I am behind the times somewhat. But specialising in children's literature written more than a century ago will do that to you. While marking student essays this past semester, I found that many had chosen to write about what sounded like a fascinating book, Gabrielle Zevin's Elsewhere (2006). The premise of a passageway to life after death being a kind of cruise ship minus the Salmonella-infused buffet proved too intriguing to pass up.
And the first two-thirds of the book did impress me for the sheer originality of the concept of an afterlife in which people age backwards until, upon their eventual reversion to babyhood, they can once again return to life on Earth. The captain of the ship that the protagonist, Liz, takes to Elsewhere, is aged only six or seven, but with the sum total of his years in life and and in Elsewhere, he's got more experience than any sea captain who ever sailed.
The essence of the plot is Liz's struggle to adjust to her premature death aged only fifteen and then to accept how little time she will have in Elsewhere as a teenager given that she is not ageing backward from her twilight years as most of its residents are. All of the wonderful potential to engage with ideas of life experience and reincarnation are lost to a degree when a romance plot slowly overtakes these ideas. While the complexities of the world of Elsewhere never entirely disappear, I was disappointed that they were subordinated to a standard romance plot.

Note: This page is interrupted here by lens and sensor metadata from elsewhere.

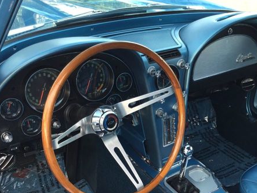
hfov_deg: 42.0
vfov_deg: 31.9
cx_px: 143
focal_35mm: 45
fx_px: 334
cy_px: 131
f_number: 2.4
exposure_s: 1/120
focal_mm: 3.3
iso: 40
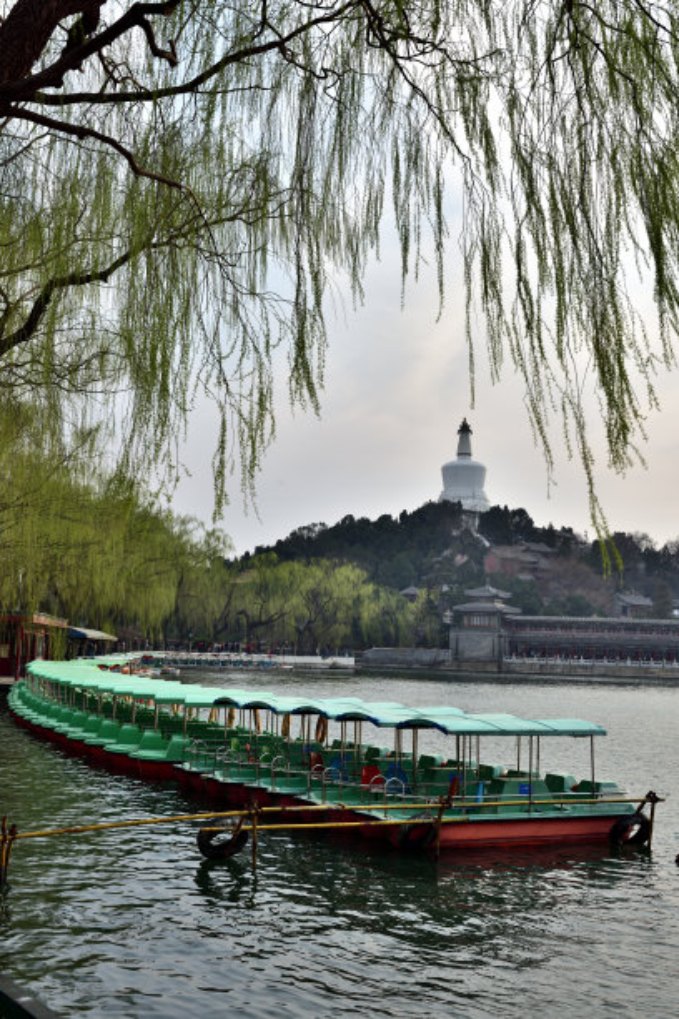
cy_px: 510
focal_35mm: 42
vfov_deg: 46.4
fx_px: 1188
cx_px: 340
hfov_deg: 31.9
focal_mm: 42
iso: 64
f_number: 10
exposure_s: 1/60
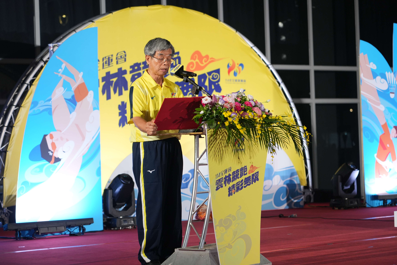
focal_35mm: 105
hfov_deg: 19.5
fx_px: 1158
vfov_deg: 13.0
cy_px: 132
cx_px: 198
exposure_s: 1/100
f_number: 4
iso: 1600
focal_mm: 105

That said, this opinion is coming from the position of an adult reader who read plenty of teen romance at the age of about eleven or twelve. I don't think I even realised that this was the category of novels I was reading (and I never sought them out in the way that Harlequin Mills and Boon readers covet their titles), but I certainly wasn't leafing through literary classics in the summer holidays. So perhaps Zevin is adequately catering to her intended readership. This almost-thirty was hoping for a resolution that suggested that on-Earth love would transcend time and death, but to say more would spoil the plot. And for Zevin to write my closure to the novel would have seen the book filed in an area of the library where "young" is not a prefix to "adult".